* **Request**: Skip the images and copy each record exactly as written.

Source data
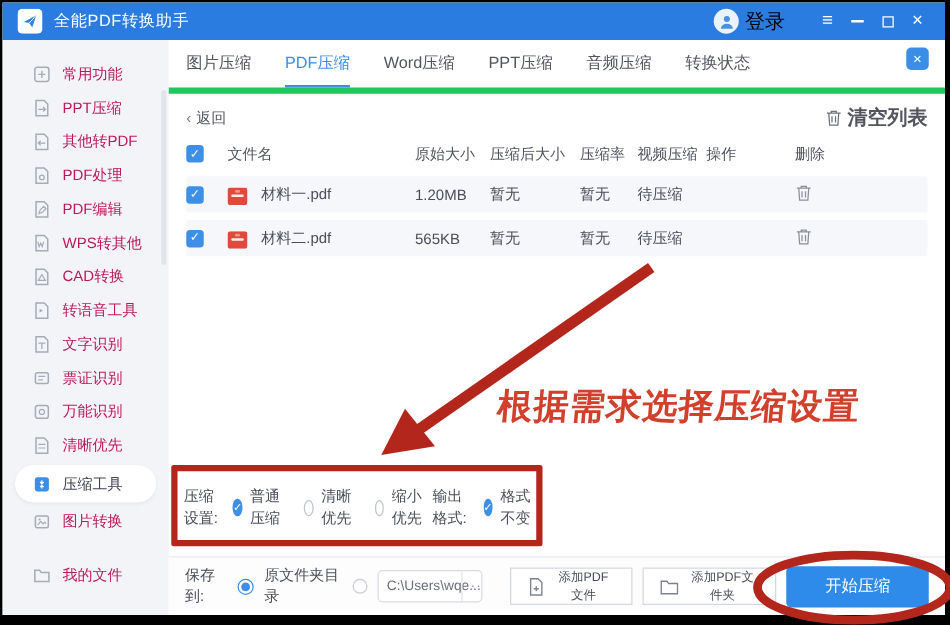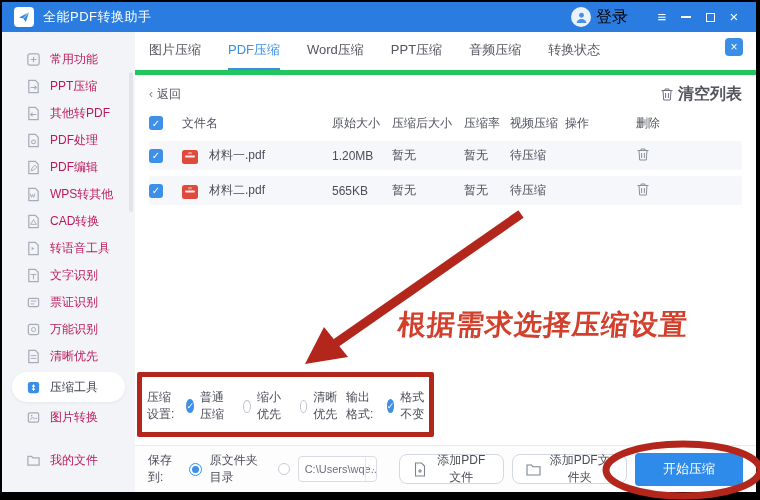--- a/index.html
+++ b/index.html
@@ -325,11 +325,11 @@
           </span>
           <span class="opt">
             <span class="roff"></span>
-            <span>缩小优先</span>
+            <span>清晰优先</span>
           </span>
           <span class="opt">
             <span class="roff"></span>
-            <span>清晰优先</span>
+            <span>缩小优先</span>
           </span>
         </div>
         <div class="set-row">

* **Solved exercise**:
--- a/index.html
+++ b/index.html
@@ -325,11 +325,11 @@
           </span>
           <span class="opt">
             <span class="roff"></span>
-            <span>缩小优先</span>
+            <span>清晰优先</span>
           </span>
           <span class="opt">
             <span class="roff"></span>
-            <span>清晰优先</span>
+            <span>缩小优先</span>
           </span>
         </div>
         <div class="set-row">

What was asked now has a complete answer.